[EXTRACTED MATERIAL]:

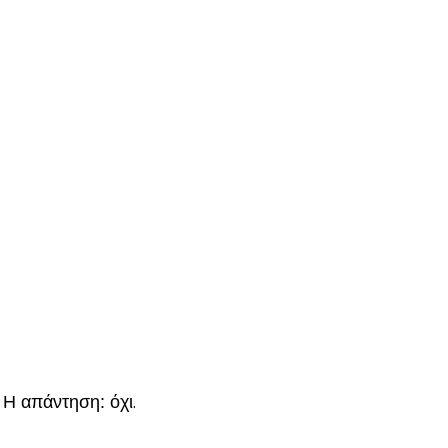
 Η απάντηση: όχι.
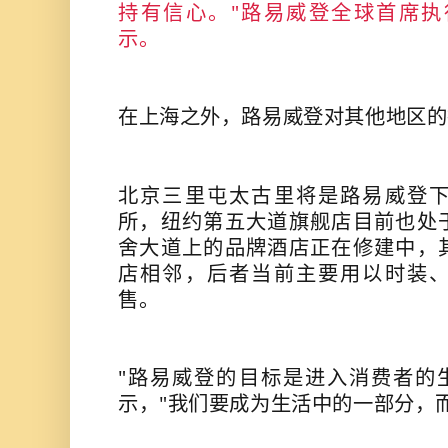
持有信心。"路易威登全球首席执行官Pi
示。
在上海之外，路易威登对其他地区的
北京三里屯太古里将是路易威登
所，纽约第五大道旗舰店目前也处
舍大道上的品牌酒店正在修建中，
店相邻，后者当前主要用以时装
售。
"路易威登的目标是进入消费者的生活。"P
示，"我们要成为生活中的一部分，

...

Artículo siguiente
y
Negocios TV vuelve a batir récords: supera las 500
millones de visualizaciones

--

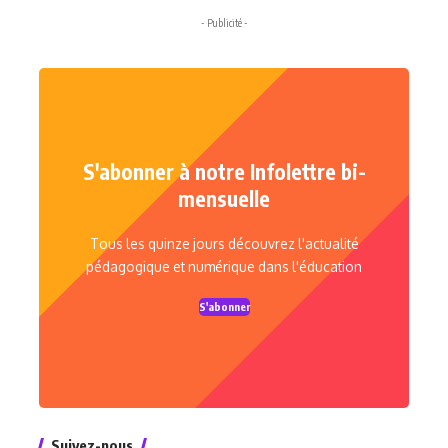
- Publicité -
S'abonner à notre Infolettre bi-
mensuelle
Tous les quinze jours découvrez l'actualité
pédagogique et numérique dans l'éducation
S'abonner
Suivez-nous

[DESCRIPTION OF THE TASK]: Reproduce word for word the lines of the listing that run from the line containing "Artículo siguiente" through the line containing "millones de visualizaciones", both included, and no other lines.

[SOLUTION TO THIS EXERCISE]:
Artículo siguiente
y
Negocios TV vuelve a batir récords: supera las 500
millones de visualizaciones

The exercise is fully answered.